I don't have any love for PDF, but I'm actually not sure what's more cross-platform. Any browser will render PDF, so everyone already has a viewer on their computer. A browser will also print any document to PDF, and many other editors can export to PDF (though perhaps not import for editing)
It can't be replaced by an Office format, like docx, because even today apps like Pages can't render MS Office docs correctly half the time.
Doesn't seem like HTML would fly, either, given all the kinds of things that get embedded into PDF.
> Doesn't seem like HTML would fly, either, given all the kinds of things that get embedded into PDF.
That's ironic. Browser PDF readers, at least open source ones, render PDFs as HTML using javascript. At least I'm sure about FF because I just checked that text from a native-digital pdf showed up in the DOM in developer tools.
What's the obsession with "looking the same everywhere"?
Page references: this shouldn't be a thing. Academia has already solved this problem for notable texts. Rather than nearly uncountable numbers of paragraphs that all run together, paragraphs or short sections or lines are numbered. See any good edition of Plato or Aristotle, or just about any notable play or longer poem ever translated. Relying on a single published layout of a work to reference is dumb.
Citing exact line numbers isn't even necessary for native-language works. When they're digital, search works. It works even better in flowed-format texts than it does in pdfs, which sometimes, depending on how the pdf was constructed, won't match text properly across newlines.
Visual quality: As long as images—data, charts, graphs, photographs—are not degraded beyond usefulness, the actual text, and its display, is up to the reader application. Everyone uses the web complete with mathjax, and those doesn't have Knuth-approved formatting in every respect. But they're good enough, and they work everywhere on every device without squinting or pinch to zoom. There are some people who insist on putting pre-rendered images of math in html, and they always look worse, because they don't match the text without a lot of work to have extra high-res images that are auto-scaled according to viewport and surrounding font size—work that I bet not many people have ever done in the history of html publishing.
I look at pdfs on my phone all the time, it's great. 'Optimized for mobile' usually means oversized fonts and a shitty UI so I get RSI in my thumb from endless scrolling.
PDF is kind of an ugly format, but the problem with realtime text flow etc. is that designers are (at the behest of clients) are always trying to look visually distinct and as a result nothing is standardized or predictable at the rendering end. 95% of digital layout is ass compared to the print version.
Or, as I like to call it, SOUNDYMAREHEATRONER.
How do you email that to someone as an attachment? Can you embed all of that stuff into a single .html file?
You could (or maybe you can't, but ebook readers should allow you to) disable any network access without explicit confirmation, so the javascript can't do anything evil other than modify the ebook being displayed. If you can't do that, that's up to ebook readers to solve, and not a flaw with epubs.
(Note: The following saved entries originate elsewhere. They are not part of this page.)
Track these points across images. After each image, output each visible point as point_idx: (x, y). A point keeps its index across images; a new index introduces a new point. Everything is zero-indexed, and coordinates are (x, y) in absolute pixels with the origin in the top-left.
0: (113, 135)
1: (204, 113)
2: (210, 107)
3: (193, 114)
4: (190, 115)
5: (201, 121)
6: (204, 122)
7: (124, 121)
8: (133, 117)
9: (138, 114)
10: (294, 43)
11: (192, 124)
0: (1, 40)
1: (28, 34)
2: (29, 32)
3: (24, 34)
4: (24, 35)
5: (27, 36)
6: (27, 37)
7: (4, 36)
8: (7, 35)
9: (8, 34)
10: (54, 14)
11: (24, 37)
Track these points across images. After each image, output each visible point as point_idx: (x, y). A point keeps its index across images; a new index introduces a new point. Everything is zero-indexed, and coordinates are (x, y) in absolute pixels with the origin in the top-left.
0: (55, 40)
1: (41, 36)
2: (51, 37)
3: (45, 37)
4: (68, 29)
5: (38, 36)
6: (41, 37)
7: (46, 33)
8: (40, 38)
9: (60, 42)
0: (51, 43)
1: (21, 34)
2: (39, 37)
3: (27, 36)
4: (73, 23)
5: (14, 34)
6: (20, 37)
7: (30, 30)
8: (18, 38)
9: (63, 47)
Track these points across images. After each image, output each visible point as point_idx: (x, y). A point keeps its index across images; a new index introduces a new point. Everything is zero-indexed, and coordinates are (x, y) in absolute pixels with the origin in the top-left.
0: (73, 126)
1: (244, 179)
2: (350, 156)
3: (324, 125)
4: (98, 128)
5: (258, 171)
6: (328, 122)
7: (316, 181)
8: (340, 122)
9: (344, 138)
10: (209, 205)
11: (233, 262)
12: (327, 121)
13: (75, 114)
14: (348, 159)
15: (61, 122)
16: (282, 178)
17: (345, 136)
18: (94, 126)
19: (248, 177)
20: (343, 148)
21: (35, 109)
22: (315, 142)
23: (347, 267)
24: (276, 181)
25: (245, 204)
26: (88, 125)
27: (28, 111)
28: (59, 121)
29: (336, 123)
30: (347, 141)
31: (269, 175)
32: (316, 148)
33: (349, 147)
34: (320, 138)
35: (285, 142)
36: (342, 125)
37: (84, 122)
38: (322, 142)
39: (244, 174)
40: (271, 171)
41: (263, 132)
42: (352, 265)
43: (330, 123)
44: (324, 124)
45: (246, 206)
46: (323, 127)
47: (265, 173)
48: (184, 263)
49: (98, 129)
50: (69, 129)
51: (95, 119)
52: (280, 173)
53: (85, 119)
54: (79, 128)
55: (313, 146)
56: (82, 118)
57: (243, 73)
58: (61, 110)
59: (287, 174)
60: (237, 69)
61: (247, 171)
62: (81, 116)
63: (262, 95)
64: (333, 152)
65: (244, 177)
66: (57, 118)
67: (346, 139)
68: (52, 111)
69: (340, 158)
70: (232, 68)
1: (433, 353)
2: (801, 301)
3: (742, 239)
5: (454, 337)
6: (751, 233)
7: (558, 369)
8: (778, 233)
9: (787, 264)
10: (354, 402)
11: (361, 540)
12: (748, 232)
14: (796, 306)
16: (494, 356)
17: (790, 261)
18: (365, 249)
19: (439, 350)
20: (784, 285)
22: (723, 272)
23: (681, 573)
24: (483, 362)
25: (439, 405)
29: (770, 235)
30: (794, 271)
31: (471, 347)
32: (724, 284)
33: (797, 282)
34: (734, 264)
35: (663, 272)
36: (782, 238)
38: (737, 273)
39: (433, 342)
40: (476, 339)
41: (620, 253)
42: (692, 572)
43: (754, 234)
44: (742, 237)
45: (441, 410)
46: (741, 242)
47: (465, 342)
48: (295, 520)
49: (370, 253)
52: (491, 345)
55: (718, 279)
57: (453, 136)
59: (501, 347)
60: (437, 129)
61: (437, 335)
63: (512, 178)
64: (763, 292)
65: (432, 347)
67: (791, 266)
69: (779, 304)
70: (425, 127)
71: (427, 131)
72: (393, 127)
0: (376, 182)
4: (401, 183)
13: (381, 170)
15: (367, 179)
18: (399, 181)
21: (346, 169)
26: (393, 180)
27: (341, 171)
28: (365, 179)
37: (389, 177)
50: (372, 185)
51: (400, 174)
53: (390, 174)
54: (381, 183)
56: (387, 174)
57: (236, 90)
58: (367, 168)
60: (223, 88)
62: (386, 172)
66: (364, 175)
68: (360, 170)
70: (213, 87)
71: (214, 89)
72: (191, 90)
Technically yes, but there are two problems.
First is that inline style and scripts are a potential security vulnerability.
Second is that if someone does not inline everything and instead references css/js from the web the document will stop rendering correctly when those resources go offline.
mhtml would somewhat fit part of the bill of what PDF offers: a single downloadable "file" you can archive or forward and you know: the recipient will see exactly what you saw.
however the mhtml doesn't look the same, depending on the device. and looking.exactly the same helps a great deal in convincing a judge that we all talk about the same.thing.
get me right.
I hate PDF with all passion of my heart. epub (similar to mhtml) imho is a much better format for many intents and purposes and it allows to reflow the contents depending on the device.
but the claim was "PDF is useless and.shall go" and that's cutting.it too short.
I still don't understand why it needs to look exactly the same. I get that habitually people say "turn to page X and look 2/3 down the page for the line starting "The quick brown fox jumped", but with digital documents that's not in my experience how anything works. You just say "the sentence starting with 'The quick brown fox'", and everyone can search for it in a few seconds.
If an official proceeding needs to be sure everyone's working from the same document, they can distribute, or publish hashes of, an epub or mhtml the same as they can for a pdf. There's no assurance that two pdfs that you think are the same document are actually the same document, any more than two epubs would be.
For the vast majority of works that are untranslated, that isn't necessary, because, as mentioned, search works fine, and it's faster, too. For translated works, the concept of one published source of truth for page numbers is already broken, so you need some alternative to page numbers anyway.